*Data section*:
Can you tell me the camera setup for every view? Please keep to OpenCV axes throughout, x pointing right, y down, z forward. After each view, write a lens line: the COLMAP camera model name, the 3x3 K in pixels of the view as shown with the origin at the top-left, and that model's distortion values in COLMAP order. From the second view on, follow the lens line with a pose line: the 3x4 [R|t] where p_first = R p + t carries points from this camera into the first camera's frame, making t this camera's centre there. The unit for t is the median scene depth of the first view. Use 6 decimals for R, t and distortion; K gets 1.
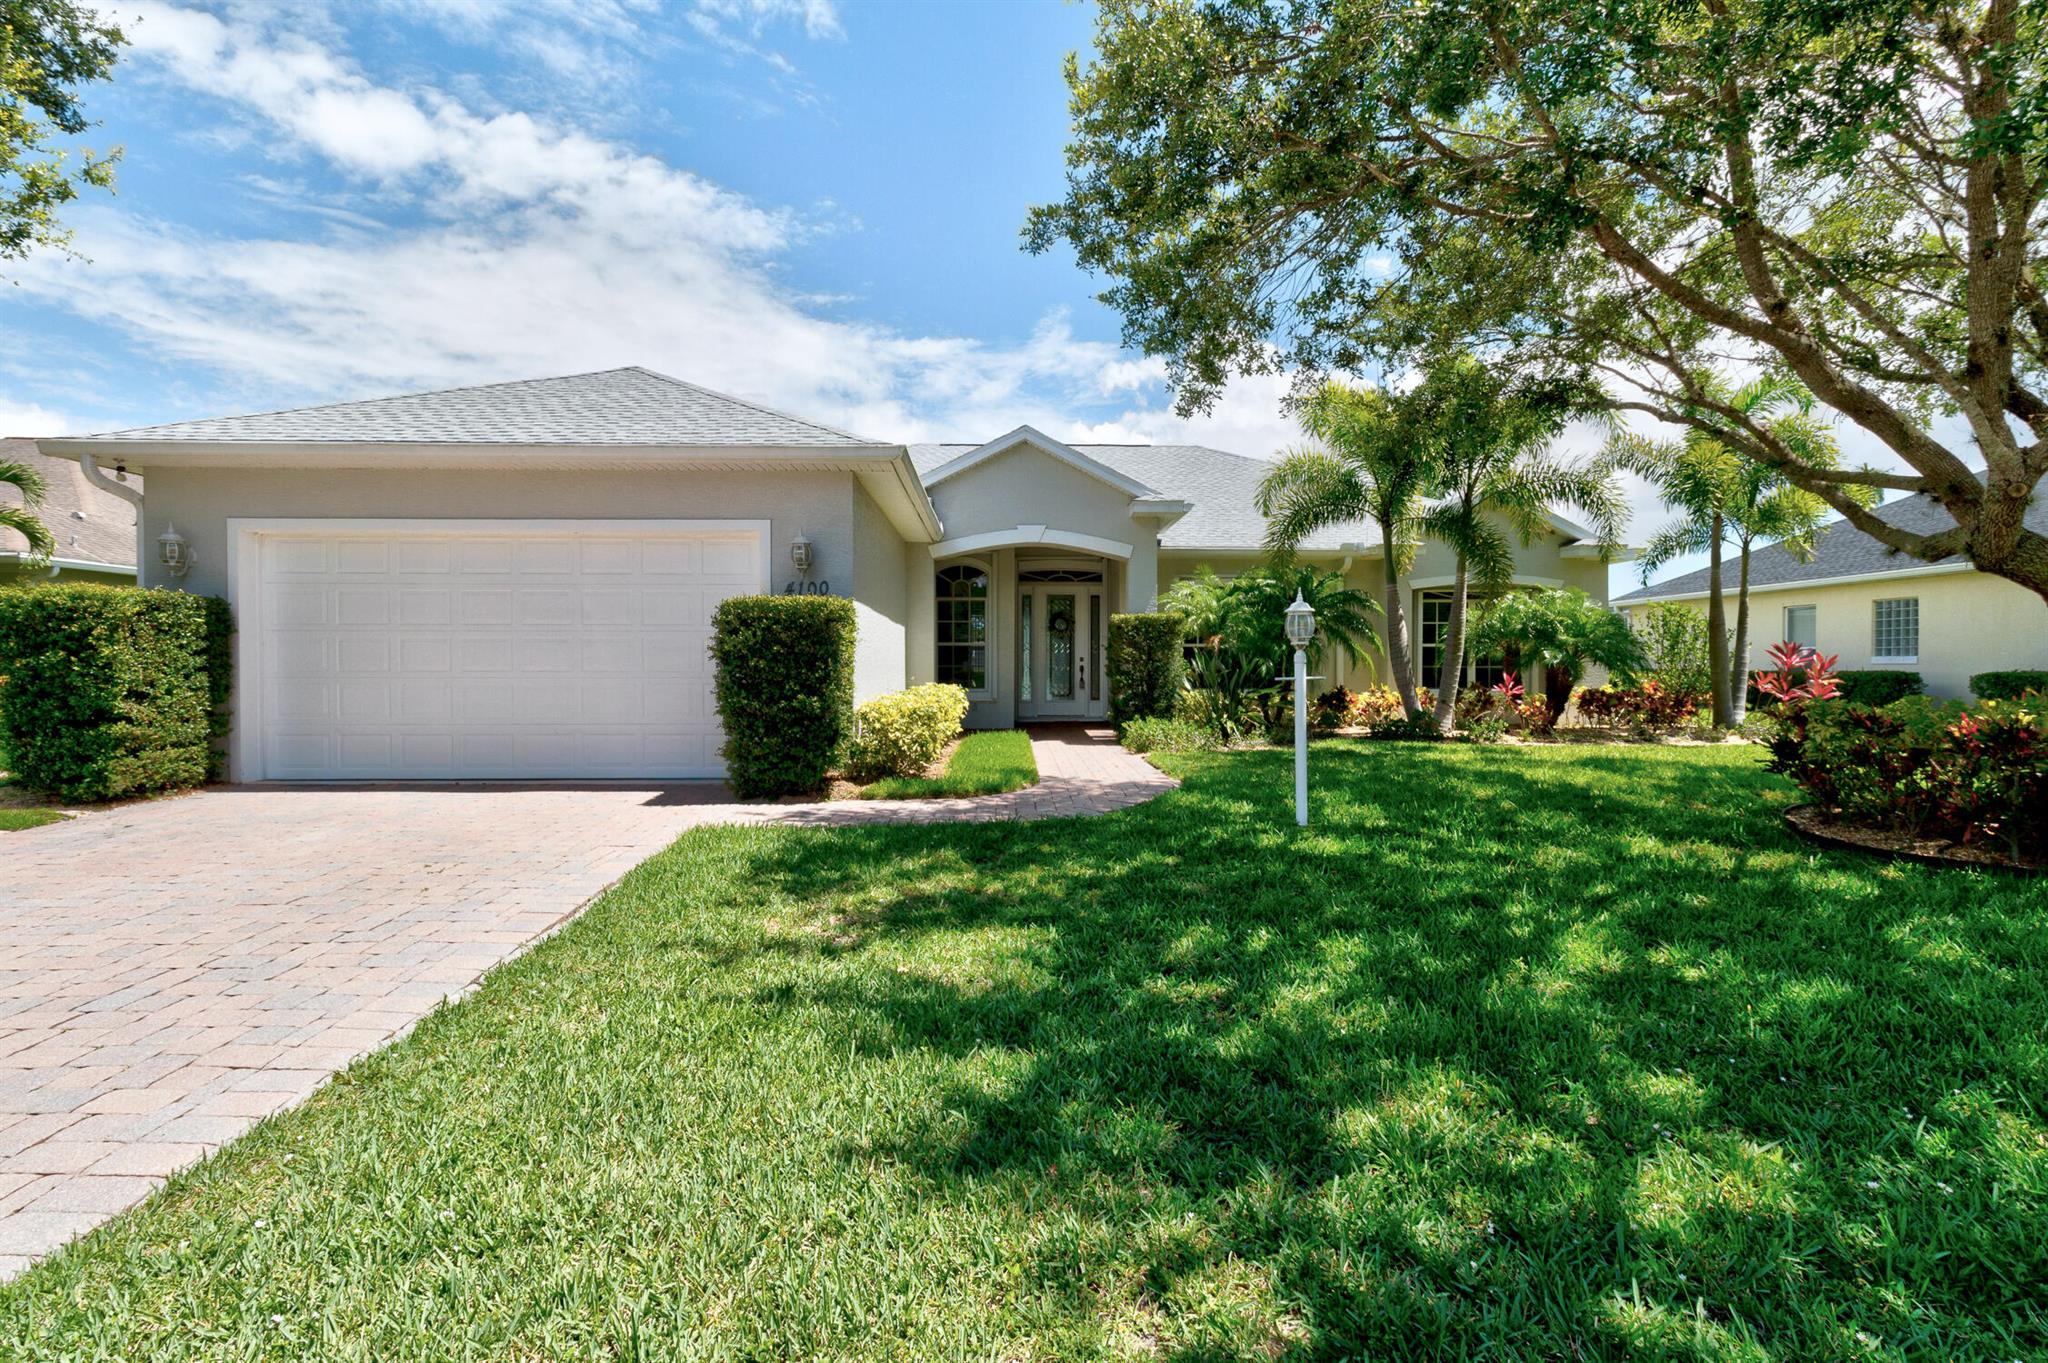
lens RADIAL K [[948.2, 0, 1035.7], [0, 948.2, 664.5], [0, 0, 1]] dist [0.000412, -0.000121]
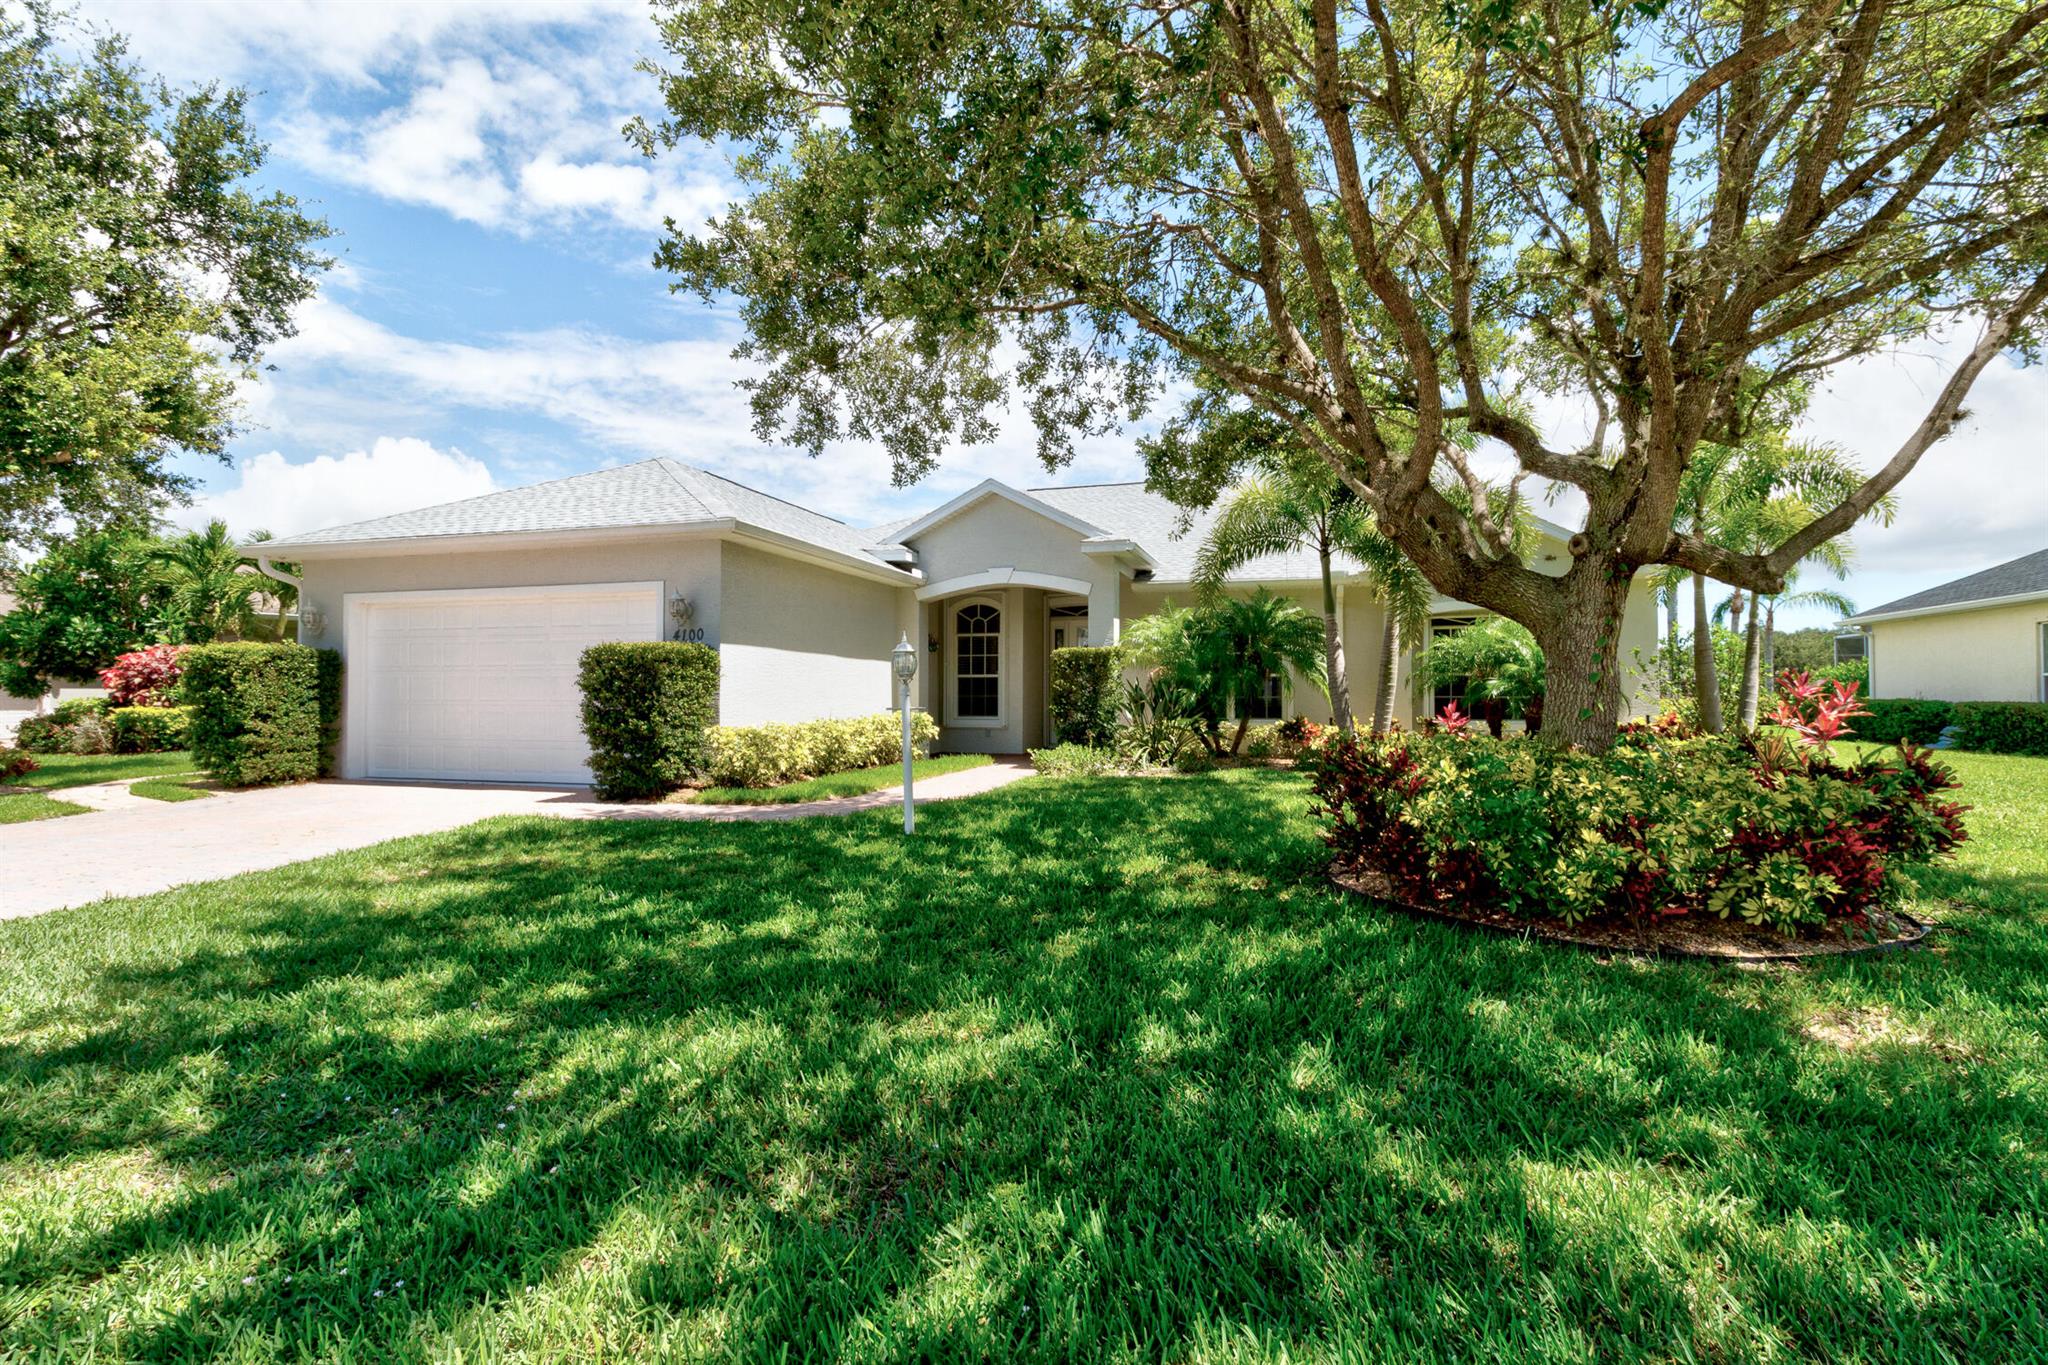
lens RADIAL K [[948.2, 0, 1035.7], [0, 948.2, 665.5], [0, 0, 1]] dist [0.000412, -0.000121]
pose [[0.953692, -0.010056, -0.300616, 0.600153], [0.000949, 0.999537, -0.030423, -0.000979], [0.300783, 0.028729, 0.953260, -0.056839]]
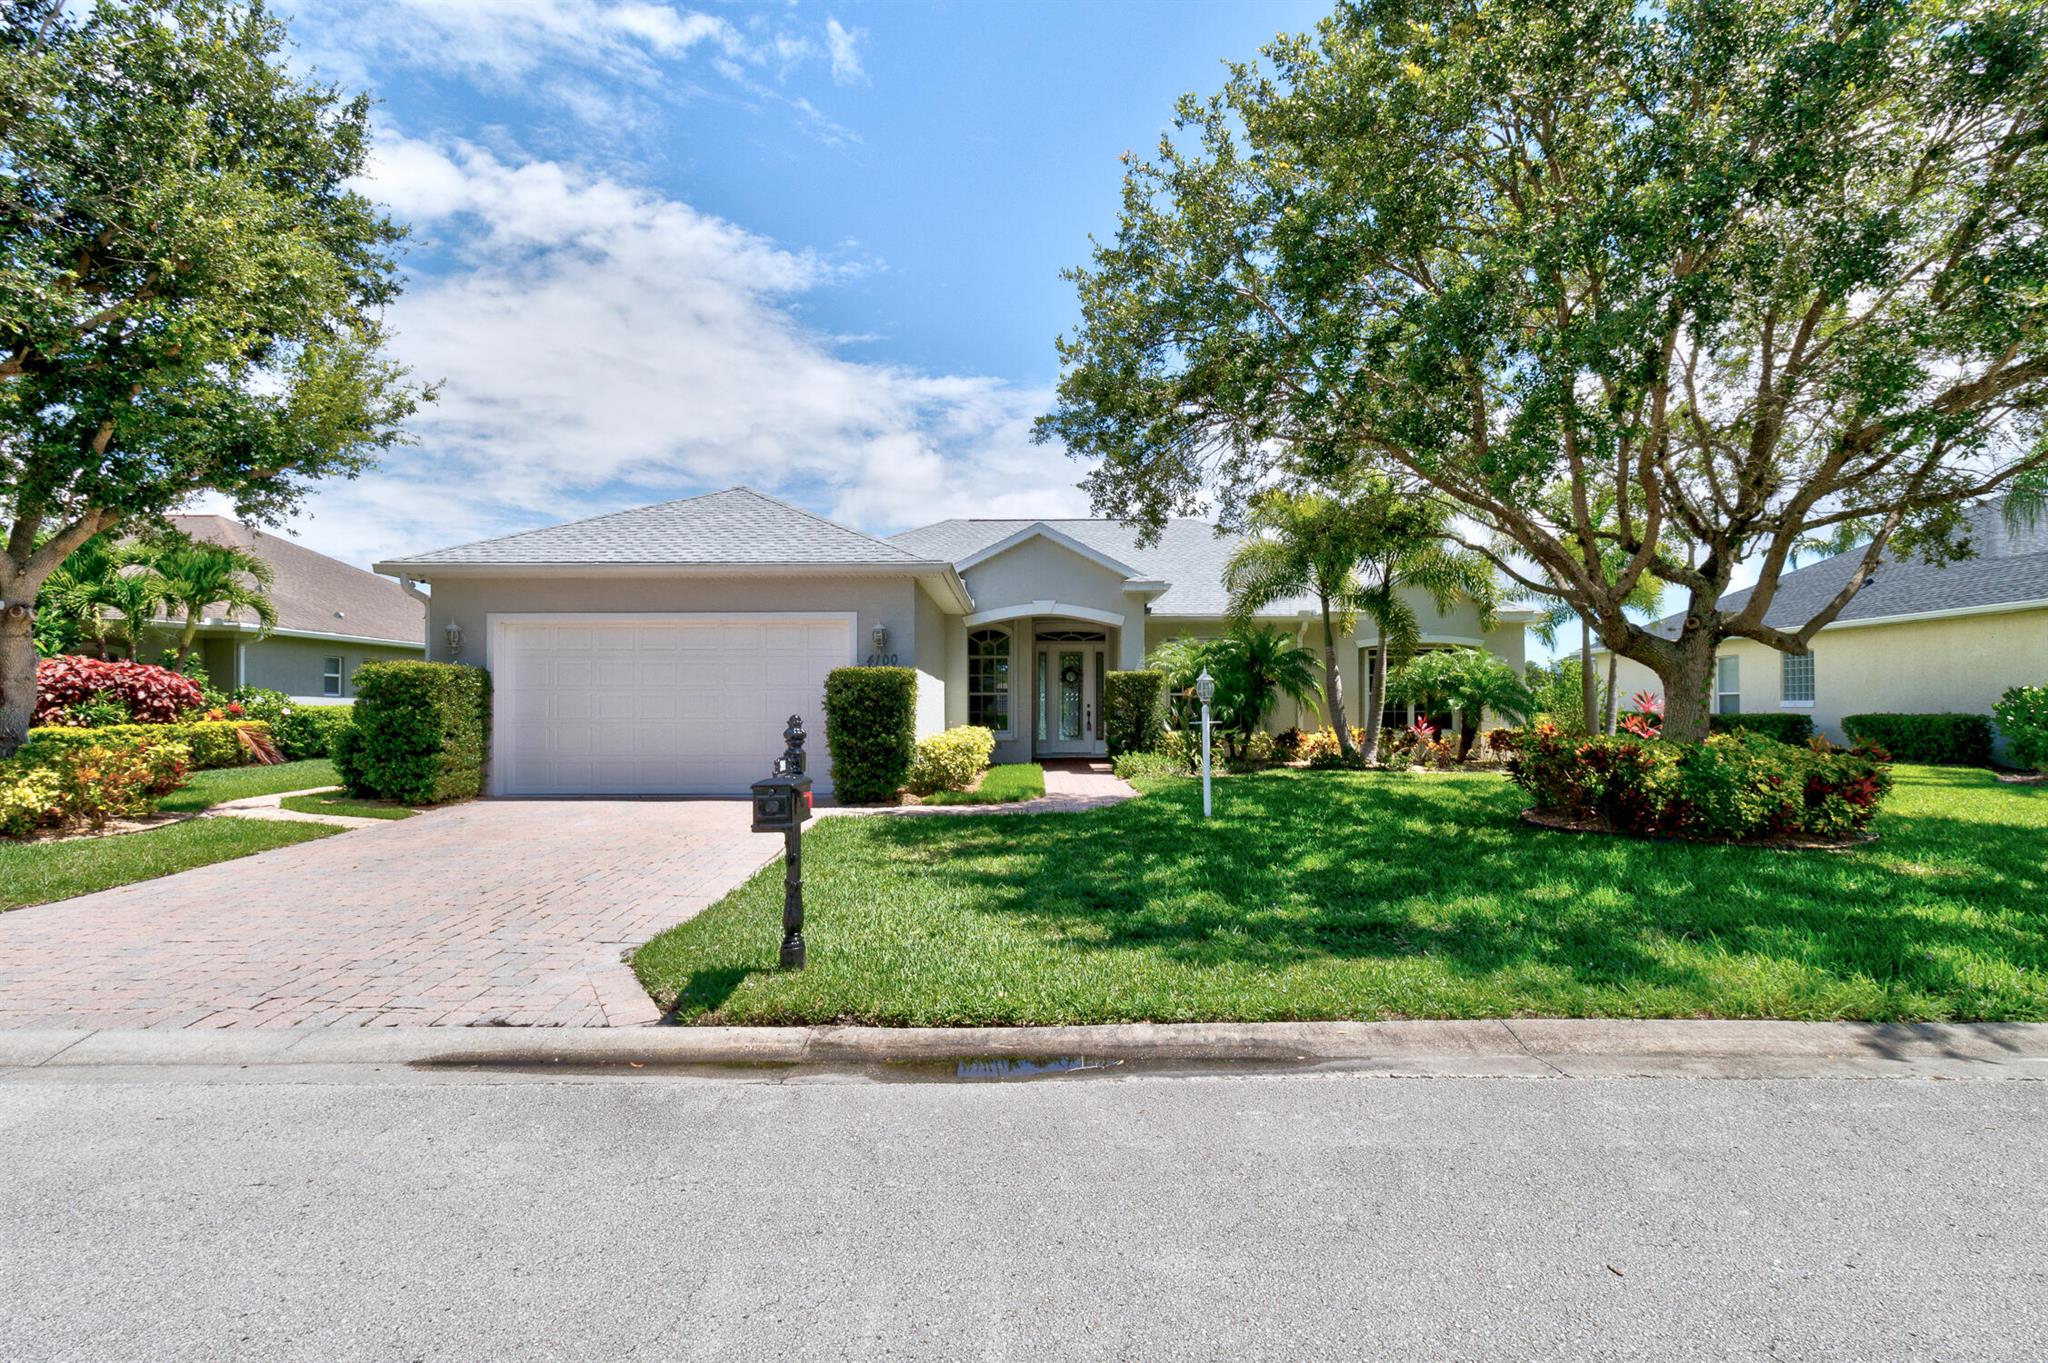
lens RADIAL K [[965.1, 0, 1027.8], [0, 965.1, 675.9], [0, 0, 1]] dist [0.000644, 0.000609]
pose [[0.999432, -0.003743, -0.033495, 0.027035], [0.002669, 0.999483, -0.032050, -0.009063], [0.033598, 0.031942, 0.998925, -0.463372]]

*What you need to do*:
Could you rewrite the data from the start through the line containing "dist [0.000644, 0.000609]", changing "view" to "frame" and leaving everything else unchanged, with the pictures left out?

*Problem solution*:
Can you tell me the camera setup for every frame? Please keep to OpenCV axes throughout, x pointing right, y down, z forward. After each frame, write a lens line: the COLMAP camera model name, the 3x3 K in pixels of the frame as shown with the origin at the top-left, and that model's distortion values in COLMAP order. From the second frame on, follow the lens line with a pose line: the 3x4 [R|t] where p_first = R p + t carries points from this camera into the first camera's frame, making t this camera's centre there. The unit for t is the median scene depth of the first frame. Use 6 decimals for R, t and distortion; K gets 1.
lens RADIAL K [[948.2, 0, 1035.7], [0, 948.2, 664.5], [0, 0, 1]] dist [0.000412, -0.000121]
lens RADIAL K [[948.2, 0, 1035.7], [0, 948.2, 665.5], [0, 0, 1]] dist [0.000412, -0.000121]
pose [[0.953692, -0.010056, -0.300616, 0.600153], [0.000949, 0.999537, -0.030423, -0.000979], [0.300783, 0.028729, 0.953260, -0.056839]]
lens RADIAL K [[965.1, 0, 1027.8], [0, 965.1, 675.9], [0, 0, 1]] dist [0.000644, 0.000609]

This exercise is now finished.